Under the Plan, a favorable and stable macro-economic environment will be maintained, in which monetary policies will be realized effectively and carefully; their instruments exploited flexibly in close combination with fiscal policies in order to curb inflation, secure macro stability and a sound growth rate in line with the country’s specific socio-economic conditions in certain periods.
The Government will boost export while developing supportive industries and production of domestic consumer goods.
At the same time, it is necessary to further control price and market and maintain the supply-demand balance of primary goods.
Renewing distribution and use of capital
The Government plans to mobilize different resources for development investment, so that the total investment accounts for 30-35% of GDP and State investment holds 35-40% of the total investment. About 20-25% of total budget spending will be spent on development investment.
The Government will manage to maintain key economic elements at reasonable rates, especially savings, investment and consumption, state budget, balance of trade, international balance of payments, public debts and national foreign loans.

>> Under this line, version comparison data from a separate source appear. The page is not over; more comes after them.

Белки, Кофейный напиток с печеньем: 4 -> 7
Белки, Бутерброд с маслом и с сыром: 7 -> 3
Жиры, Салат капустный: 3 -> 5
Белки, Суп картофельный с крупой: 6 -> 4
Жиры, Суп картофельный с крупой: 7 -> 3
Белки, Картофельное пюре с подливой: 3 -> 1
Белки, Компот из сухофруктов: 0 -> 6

Scope and opportunities will be expanded for private investors who are encouraged to jump in infrastructure, potential industries and products, and key economic zones.
Clearing bad debts
In the period of 2013-2015, the Government will concentrate on making credit organizations’ financial status more healthy by clearing their bad debts, developing major business activities, securing liquidity and sustainable development, and increasing transparency in operations of these organizations.
The system of credit organizations will be reorganized so that by 2020, it is possible to develop a network of modern multi-functional credit organizations which can operate safely and effectively.
In the time to come, the Government will review and categorize joint-stock commercial banks, financial leasing companies and other credit organizations while closely monitoring the design and realization of approved restructuring plans of credit organizations.
Reorganizing State-owned enterprises
State-owned enterprises (SOEs) will be classified and reorganized. Equitization will be promoted in SOEs where the State’s full ownership is unnecessary.
SOEs should concentrate on military industries, monopoly industries, provision of primary goods and services, and high technology sectors.
Each and every SOE must restructure their investment and business activities, focusing on main ones. They need also to make divestments from sideline fields and joint-stock companies in which the State is not necessary to be the dominant shareholder.
The Government will continue to raise quality, effectiveness and competitiveness of private enterprises; encourage the establishment and development of powerful private economic groups which can compete on domestic and foreign markets.
The PM required Ministers, leaders of ministerial-level agencies, and Chairpersons of provincial-level People’s Committees, within their competence, to promptly design and implement action plans on restructuring within the first half of 2013.